__Task item__. In the records that come next, find every line with "DOPLNÍ". Return those lines.

......

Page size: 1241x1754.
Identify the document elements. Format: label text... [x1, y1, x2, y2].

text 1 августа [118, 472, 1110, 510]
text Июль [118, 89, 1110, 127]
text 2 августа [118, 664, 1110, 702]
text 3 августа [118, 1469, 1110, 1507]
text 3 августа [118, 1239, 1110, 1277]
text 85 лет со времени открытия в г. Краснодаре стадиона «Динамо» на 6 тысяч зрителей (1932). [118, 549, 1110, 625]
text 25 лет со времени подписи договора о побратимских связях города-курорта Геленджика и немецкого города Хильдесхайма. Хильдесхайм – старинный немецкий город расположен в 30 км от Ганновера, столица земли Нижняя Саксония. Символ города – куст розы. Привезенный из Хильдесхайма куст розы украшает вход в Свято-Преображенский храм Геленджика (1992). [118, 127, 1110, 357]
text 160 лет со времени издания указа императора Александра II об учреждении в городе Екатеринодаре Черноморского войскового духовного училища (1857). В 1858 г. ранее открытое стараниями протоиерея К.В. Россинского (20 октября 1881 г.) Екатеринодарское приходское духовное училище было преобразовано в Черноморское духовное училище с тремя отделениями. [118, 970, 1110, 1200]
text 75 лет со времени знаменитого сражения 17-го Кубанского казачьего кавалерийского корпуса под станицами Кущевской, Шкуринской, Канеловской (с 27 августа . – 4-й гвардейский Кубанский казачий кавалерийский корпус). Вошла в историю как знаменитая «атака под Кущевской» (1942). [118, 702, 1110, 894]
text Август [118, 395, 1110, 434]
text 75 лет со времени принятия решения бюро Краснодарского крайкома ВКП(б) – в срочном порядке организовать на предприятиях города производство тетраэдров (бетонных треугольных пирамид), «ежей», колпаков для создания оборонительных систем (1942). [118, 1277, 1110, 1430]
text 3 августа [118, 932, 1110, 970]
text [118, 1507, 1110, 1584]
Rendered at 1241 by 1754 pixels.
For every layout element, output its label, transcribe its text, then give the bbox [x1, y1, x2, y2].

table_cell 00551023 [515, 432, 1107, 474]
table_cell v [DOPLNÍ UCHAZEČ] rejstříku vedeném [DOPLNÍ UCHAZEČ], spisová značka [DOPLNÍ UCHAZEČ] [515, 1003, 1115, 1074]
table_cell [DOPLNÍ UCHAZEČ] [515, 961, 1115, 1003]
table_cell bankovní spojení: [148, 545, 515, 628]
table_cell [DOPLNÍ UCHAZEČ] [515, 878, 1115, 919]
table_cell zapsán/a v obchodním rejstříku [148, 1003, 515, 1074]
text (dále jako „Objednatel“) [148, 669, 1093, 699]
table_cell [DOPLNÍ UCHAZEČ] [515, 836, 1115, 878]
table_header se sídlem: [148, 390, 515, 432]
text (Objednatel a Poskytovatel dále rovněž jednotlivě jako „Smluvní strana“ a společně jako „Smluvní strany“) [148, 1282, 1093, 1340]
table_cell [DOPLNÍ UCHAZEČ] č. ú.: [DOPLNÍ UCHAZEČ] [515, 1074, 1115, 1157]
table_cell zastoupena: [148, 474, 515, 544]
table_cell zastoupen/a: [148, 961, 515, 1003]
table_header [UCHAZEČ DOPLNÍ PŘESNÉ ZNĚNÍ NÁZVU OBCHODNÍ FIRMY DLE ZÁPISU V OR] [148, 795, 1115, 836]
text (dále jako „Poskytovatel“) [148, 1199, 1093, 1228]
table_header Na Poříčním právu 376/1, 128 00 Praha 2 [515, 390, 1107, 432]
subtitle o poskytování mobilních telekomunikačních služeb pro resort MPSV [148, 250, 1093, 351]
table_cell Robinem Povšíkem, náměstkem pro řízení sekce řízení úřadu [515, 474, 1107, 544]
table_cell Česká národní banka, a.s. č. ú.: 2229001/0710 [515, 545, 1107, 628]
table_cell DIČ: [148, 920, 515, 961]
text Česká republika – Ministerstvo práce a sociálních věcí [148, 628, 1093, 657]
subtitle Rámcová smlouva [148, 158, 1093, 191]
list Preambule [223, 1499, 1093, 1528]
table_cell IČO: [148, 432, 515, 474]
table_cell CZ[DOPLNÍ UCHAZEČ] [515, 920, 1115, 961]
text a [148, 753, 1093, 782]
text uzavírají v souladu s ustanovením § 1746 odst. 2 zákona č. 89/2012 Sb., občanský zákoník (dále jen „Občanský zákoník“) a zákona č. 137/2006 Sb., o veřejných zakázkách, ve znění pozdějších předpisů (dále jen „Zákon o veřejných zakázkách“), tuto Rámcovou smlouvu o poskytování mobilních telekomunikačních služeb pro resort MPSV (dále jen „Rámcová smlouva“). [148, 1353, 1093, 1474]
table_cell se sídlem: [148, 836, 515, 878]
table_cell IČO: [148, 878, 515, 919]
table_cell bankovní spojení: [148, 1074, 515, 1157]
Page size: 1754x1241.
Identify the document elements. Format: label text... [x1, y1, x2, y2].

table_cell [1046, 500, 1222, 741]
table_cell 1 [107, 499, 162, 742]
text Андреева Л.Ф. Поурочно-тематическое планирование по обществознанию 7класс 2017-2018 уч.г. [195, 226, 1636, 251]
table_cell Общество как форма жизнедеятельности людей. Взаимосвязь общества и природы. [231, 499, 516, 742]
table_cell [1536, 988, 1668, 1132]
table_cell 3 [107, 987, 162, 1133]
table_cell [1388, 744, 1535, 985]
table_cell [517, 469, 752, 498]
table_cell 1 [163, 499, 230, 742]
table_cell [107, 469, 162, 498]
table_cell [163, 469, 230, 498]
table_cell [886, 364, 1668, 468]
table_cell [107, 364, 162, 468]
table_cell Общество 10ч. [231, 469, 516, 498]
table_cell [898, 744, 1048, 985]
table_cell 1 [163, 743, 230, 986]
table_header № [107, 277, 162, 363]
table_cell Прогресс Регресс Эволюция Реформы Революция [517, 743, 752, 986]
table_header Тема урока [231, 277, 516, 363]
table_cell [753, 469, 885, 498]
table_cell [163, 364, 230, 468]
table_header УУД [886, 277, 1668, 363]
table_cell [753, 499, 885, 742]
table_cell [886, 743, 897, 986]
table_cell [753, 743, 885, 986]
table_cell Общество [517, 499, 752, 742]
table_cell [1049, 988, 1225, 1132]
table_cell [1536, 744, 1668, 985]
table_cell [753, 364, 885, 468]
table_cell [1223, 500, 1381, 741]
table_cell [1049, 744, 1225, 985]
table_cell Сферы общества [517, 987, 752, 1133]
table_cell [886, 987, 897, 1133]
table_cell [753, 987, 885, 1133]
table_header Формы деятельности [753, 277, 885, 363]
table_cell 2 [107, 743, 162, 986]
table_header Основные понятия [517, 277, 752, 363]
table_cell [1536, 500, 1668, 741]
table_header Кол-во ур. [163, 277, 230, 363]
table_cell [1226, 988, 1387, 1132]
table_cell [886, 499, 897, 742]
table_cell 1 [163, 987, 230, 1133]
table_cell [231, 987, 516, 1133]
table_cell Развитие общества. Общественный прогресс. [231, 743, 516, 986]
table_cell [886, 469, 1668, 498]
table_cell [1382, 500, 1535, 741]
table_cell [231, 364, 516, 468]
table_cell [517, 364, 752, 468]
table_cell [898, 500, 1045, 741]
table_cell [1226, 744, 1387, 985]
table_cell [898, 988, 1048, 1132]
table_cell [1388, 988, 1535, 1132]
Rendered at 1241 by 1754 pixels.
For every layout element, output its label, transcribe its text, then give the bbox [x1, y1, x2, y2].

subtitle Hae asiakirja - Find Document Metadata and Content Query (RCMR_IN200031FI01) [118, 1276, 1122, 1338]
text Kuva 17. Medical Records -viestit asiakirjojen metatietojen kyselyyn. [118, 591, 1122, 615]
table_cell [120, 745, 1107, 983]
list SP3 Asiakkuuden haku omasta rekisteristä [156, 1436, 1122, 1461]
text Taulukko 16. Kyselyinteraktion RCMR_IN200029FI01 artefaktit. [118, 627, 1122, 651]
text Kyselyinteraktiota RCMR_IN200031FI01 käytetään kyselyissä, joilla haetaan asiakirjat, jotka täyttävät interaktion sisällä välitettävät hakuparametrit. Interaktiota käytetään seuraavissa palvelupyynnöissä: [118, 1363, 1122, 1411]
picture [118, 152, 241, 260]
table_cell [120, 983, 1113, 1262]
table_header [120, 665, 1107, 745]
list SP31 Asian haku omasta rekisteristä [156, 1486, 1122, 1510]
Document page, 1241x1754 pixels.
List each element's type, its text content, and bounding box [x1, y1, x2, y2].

......

__Exercise output__.
table_cell v [DOPLNÍ UCHAZEČ] rejstříku vedeném [DOPLNÍ UCHAZEČ], spisová značka [DOPLNÍ UCHAZEČ] [515, 1003, 1115, 1074]
table_cell [DOPLNÍ UCHAZEČ] [515, 961, 1115, 1003]
table_cell [DOPLNÍ UCHAZEČ] [515, 878, 1115, 919]
table_cell [DOPLNÍ UCHAZEČ] [515, 836, 1115, 878]
table_cell [DOPLNÍ UCHAZEČ] č. ú.: [DOPLNÍ UCHAZEČ] [515, 1074, 1115, 1157]
table_header [UCHAZEČ DOPLNÍ PŘESNÉ ZNĚNÍ NÁZVU OBCHODNÍ FIRMY DLE ZÁPISU V OR] [148, 795, 1115, 836]
table_cell CZ[DOPLNÍ UCHAZEČ] [515, 920, 1115, 961]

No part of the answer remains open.